The data issued on Friday by Stears, Nigeria’s headline inflation rate increased for the sixth consecutive month, which may raise to 30 per cent by December 2023.
The firm stated that its forecasts are based on trusted econometric tools that consider a myriad of factors driving inflation, from general to country-specific dynamics.
The data-driven insights provider announced this while unveiling its Pan-African inflation forecasts.
It projected that Nigeria’s annual inflation rate is set to climb steadily until ending of the year, culminating at around 30 per cent, a level not attained since the country’s modern democratic era.
Stears’ Head of Insights, Fadekemi Abiru in a statement said, “In September, we saw the exchange rate premium—the differential between official and parallel rates—rise to 25.2 per cent, which is a significant increase from what it was in August.
“We expect this gap to keep widening and exerting further inflationary pressures unless we see significant dollar inflows into the economy. We have also had heavy and prolonged rainy season, which has affected harvests. Following the recent release of Nigeria’s September 2023 inflation data, the country’s forecasts have been prioritised, with Kenya’s projections scheduled for early November and forecasts for other African nations coming in early 2024.”

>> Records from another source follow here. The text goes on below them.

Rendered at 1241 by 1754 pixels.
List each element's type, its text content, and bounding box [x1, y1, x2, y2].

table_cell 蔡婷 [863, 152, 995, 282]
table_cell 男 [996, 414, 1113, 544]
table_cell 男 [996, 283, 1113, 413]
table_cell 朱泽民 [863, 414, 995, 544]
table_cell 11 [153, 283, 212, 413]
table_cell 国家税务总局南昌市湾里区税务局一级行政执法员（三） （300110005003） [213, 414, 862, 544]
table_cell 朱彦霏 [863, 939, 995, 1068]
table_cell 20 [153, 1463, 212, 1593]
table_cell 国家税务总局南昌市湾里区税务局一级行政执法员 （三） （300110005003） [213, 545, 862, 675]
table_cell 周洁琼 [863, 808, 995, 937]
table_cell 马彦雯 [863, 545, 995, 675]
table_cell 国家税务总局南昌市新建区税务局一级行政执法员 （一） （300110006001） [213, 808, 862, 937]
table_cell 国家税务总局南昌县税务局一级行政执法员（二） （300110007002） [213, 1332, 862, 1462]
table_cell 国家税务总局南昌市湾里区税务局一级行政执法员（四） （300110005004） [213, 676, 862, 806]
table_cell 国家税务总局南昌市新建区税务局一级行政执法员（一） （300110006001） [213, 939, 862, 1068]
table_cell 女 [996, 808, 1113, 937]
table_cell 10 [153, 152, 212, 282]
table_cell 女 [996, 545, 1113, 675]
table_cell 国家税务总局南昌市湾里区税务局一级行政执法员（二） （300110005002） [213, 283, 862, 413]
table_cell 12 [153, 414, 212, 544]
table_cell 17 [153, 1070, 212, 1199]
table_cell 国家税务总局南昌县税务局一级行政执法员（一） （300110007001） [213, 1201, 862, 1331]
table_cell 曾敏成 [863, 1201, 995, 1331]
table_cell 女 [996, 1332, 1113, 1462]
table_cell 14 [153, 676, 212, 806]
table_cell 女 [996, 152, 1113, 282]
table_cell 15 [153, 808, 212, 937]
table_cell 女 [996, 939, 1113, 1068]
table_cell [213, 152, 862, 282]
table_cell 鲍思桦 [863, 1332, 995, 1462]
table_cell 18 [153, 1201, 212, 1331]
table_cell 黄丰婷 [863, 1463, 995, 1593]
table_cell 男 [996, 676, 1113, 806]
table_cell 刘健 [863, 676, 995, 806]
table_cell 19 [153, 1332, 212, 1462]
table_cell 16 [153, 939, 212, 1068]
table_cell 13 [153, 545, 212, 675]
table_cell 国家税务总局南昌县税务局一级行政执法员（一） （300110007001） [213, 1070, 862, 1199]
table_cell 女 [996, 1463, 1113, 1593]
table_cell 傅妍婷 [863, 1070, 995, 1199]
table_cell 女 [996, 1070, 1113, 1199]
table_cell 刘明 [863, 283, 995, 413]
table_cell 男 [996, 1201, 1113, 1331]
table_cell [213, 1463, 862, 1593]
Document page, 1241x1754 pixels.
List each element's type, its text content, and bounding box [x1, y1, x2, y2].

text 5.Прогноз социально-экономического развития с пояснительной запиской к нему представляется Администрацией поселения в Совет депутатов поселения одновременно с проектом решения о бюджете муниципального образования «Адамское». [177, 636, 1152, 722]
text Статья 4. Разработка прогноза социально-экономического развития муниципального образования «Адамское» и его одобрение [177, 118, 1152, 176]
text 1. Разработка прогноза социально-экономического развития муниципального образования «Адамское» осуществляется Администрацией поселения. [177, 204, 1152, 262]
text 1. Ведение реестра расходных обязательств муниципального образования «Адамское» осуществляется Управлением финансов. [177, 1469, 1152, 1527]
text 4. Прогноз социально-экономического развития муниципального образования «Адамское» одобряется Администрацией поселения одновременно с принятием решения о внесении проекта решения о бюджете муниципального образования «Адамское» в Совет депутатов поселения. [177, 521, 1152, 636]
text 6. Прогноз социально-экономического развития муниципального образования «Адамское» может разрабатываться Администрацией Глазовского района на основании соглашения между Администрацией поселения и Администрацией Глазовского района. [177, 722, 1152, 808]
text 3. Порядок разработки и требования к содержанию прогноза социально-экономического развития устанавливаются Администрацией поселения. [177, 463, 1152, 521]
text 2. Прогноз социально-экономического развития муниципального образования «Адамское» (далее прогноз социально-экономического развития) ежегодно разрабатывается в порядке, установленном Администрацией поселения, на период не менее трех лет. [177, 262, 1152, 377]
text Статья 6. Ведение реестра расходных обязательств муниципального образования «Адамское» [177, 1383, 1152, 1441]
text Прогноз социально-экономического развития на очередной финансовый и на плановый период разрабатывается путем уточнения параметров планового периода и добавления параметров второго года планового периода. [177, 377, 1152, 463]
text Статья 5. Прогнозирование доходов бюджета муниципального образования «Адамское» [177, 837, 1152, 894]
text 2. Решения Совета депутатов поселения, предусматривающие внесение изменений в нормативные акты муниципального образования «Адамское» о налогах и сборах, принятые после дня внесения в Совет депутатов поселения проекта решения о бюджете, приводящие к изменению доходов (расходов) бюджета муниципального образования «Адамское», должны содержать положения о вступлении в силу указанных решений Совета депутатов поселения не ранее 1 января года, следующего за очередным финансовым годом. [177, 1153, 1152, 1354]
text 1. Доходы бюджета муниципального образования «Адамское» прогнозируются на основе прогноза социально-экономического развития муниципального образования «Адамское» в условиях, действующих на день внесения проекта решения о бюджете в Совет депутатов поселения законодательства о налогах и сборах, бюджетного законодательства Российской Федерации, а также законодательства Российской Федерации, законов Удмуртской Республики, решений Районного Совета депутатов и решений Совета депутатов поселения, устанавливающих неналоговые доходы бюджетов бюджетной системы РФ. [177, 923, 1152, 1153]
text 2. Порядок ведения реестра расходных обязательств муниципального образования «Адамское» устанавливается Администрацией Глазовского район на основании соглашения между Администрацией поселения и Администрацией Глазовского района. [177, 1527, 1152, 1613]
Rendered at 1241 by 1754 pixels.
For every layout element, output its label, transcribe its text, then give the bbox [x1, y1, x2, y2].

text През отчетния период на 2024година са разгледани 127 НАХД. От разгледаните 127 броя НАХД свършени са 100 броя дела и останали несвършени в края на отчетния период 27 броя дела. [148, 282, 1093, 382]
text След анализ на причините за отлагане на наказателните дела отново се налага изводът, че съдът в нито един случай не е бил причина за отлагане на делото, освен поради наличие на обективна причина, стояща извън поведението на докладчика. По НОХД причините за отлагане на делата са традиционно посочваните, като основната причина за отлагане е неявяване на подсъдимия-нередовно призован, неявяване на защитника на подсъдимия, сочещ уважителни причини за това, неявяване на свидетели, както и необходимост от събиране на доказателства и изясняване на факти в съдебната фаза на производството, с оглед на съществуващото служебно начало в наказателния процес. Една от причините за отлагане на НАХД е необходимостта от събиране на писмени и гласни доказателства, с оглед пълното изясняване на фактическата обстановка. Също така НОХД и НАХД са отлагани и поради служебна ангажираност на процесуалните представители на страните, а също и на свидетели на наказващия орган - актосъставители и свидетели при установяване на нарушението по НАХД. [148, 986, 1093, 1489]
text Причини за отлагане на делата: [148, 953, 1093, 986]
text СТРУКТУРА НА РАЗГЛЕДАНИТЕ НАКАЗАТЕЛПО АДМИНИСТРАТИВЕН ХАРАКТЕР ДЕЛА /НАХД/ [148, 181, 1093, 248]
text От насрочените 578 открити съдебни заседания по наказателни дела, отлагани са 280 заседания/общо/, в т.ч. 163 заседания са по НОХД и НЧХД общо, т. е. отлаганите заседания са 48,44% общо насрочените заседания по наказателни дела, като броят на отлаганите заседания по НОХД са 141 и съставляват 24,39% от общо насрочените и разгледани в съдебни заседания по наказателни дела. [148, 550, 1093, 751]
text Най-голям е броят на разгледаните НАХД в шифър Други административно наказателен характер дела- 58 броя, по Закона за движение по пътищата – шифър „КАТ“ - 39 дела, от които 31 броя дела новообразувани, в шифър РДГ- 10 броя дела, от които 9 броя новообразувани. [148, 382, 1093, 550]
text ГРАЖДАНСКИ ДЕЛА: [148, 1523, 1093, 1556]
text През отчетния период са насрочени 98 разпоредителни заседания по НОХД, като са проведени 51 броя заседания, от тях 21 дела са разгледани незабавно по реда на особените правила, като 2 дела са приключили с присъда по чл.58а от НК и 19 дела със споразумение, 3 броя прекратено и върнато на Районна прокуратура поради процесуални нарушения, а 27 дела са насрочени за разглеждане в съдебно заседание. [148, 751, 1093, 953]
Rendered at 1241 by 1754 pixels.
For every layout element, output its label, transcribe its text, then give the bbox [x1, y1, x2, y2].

Recall that the World Bank, earlier projected that the removal of fuel subsidy and devaluation and unification of the exchange rate system will continue to increase the inflationary pressure in the country in the near term and erode the purchasing power of the average Nigerian.
Africa Pulse recent report shows that, the World Bank noted, “The incoming Tinubu administration implemented a series of reforms that included the removal of fuel subsidies and the devaluation and unification of the exchange rate system.
“Petroleum prices have more than tripled since the subsidies were lifted at the end of May. The naira has weakened by nearly 40 percent against the US dollar since the mid-June devaluation. Although these measures are intended to improve the fiscal and external accounts of the nation, their inflationary effects in the near term can erode the purchasing power of households and weigh on economic activity.”